According to his mother, who heard of the incident from a neighbor about 1 p.m., the school also would not tell parents what was happening.
“They wouldn’t release any information,” said an irritated Tabitha Perkins. “They should have notified the parents that the school was locked down.”
Perkins said she only learned of the circumstances of the lock down from the media assembled outside when she went to the school.
But this isn’t the first time she’s heard of Silver Stage locking down the school, she noted, and she’s never been able to get information.
“You call the school and the school says nothing. You call the sheriff’s office and they say it’s a school matter. So where do you go? We’re at a loss,” she said.
Veil said the parents of those students who were named in the note will be called and informed of the incident.
He also said it’s up to parents to determine if they want their children to attend the school in the dates outlined in the note.
“That’s why I mentioned the dates. Parents should use their own discretion,” he said.
And he noted, parents could also take a part in the investigation.
Ask your kids what they know. We want parents to pay attention to what their kids are saying,” he said.
Though school officials and law enforcement were taking the issue seriously, Veil said some of the students named in the note who were interviewed by police were not impressed by the situation.

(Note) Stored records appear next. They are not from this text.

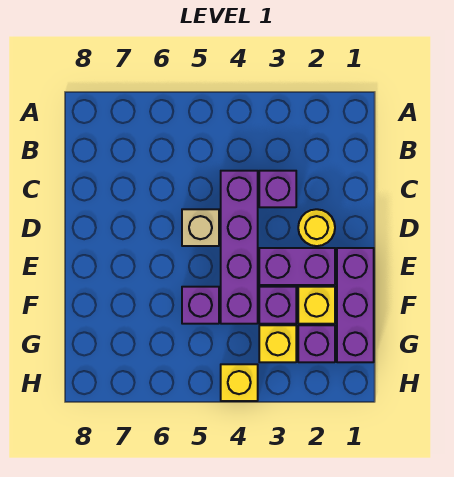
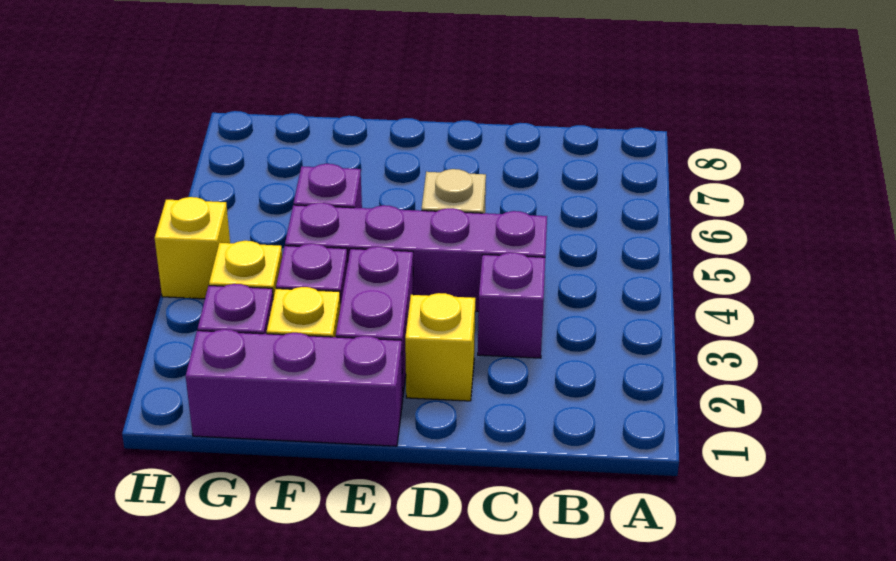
yellow round brick D2 level 1 -> yellow brick D2 level 1

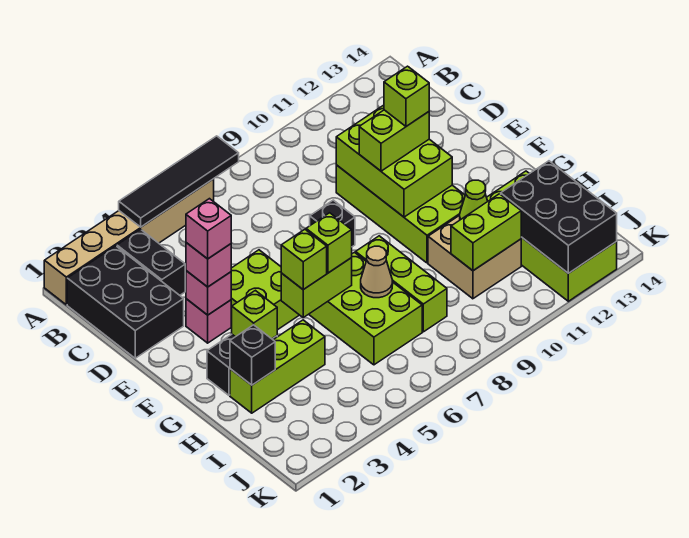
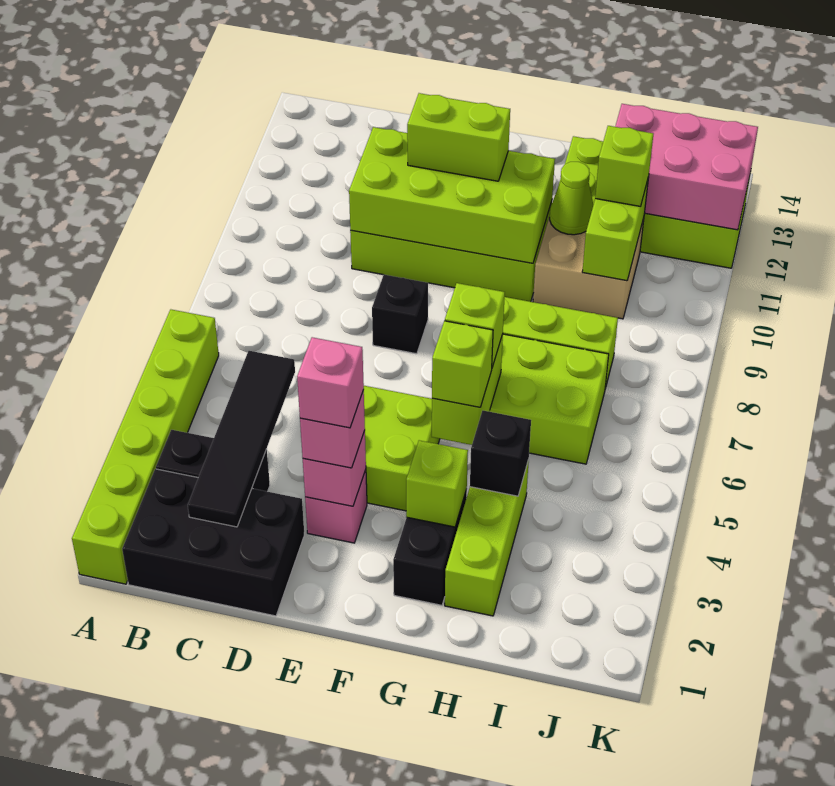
tan brick A1:A6 level 1 -> lime brick A1:A6 level 1
black tile A4:A7 level 2 -> black tile C2:C5 level 2
lime brick D10:F11 level 2 -> lime brick D10:G11 level 2
lime brick E10:E11 level 3 -> lime brick E11:F11 level 3
lime brick E11 level 4 -> lime brick I11 level 3
black brick H2 level 2 -> black brick H4 level 2
tan cone H7 level 2 -> none
black brick I12:K13 level 2 -> pink brick I12:K13 level 2

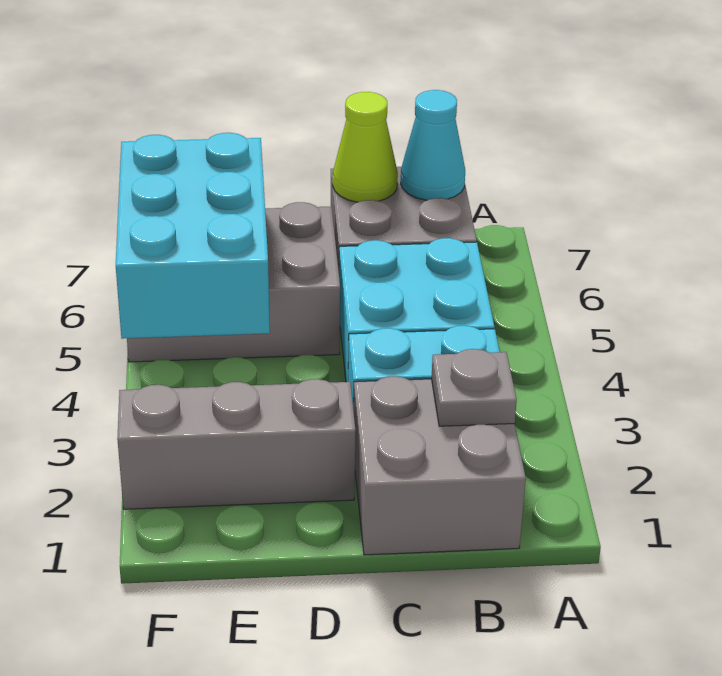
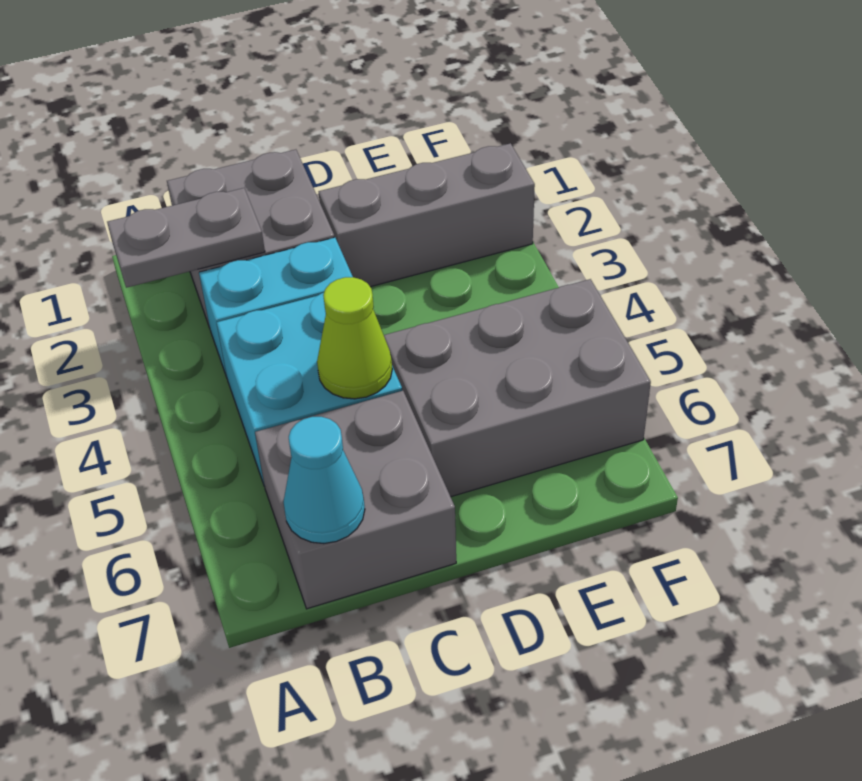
grey plate B2 level 2 -> grey plate A2:B2 level 2
lime cone C7 level 2 -> lime cone C5 level 2
cyan brick E4:F6 level 2 -> none

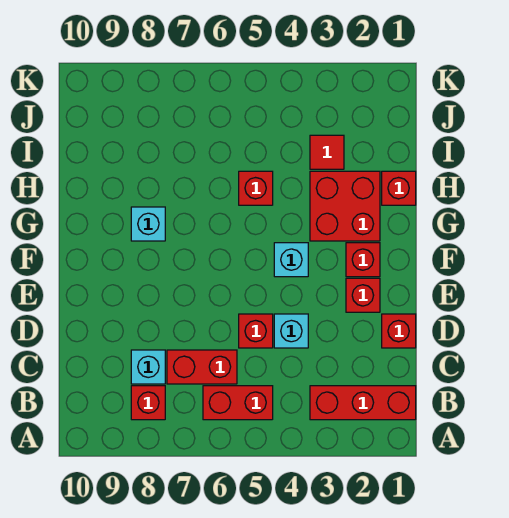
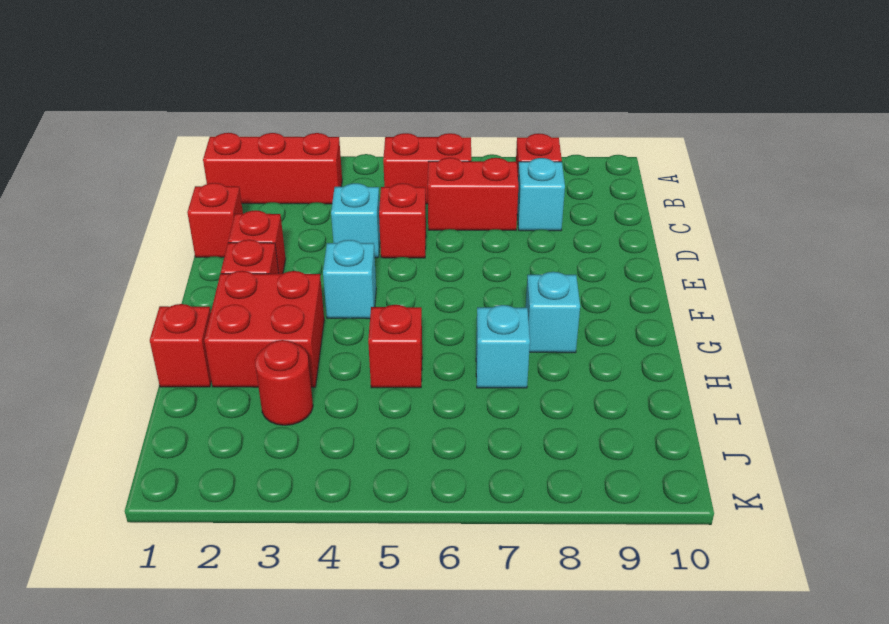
none -> cyan brick H7 level 1
red tile I3 level 1 -> red round brick I3 level 1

“They haven’t been real concerned by the note,” he said. “They don’t seem to have let it affect them at all.”
Lyon County School District Superintendent Nat Lommori said the district made the right decision in locking the school down.
“You have to take these things very seriously, with all the recent shootings,” he said referring to recent deadly school shooting in which seven people were killed in three states. “I think we did the prudent thing. You can’t take that chance.”
Wednesday’s incident was the second time the school had been locked down this week. Lommori said similar precautions were taken Monday after school when one student made verbal death threats against another.
The two incidents do not appear to be related, he said.
Though punishments in Monday’s case have not yet been decided, Lommori said, the standard consequence of making a death threat is expulsion.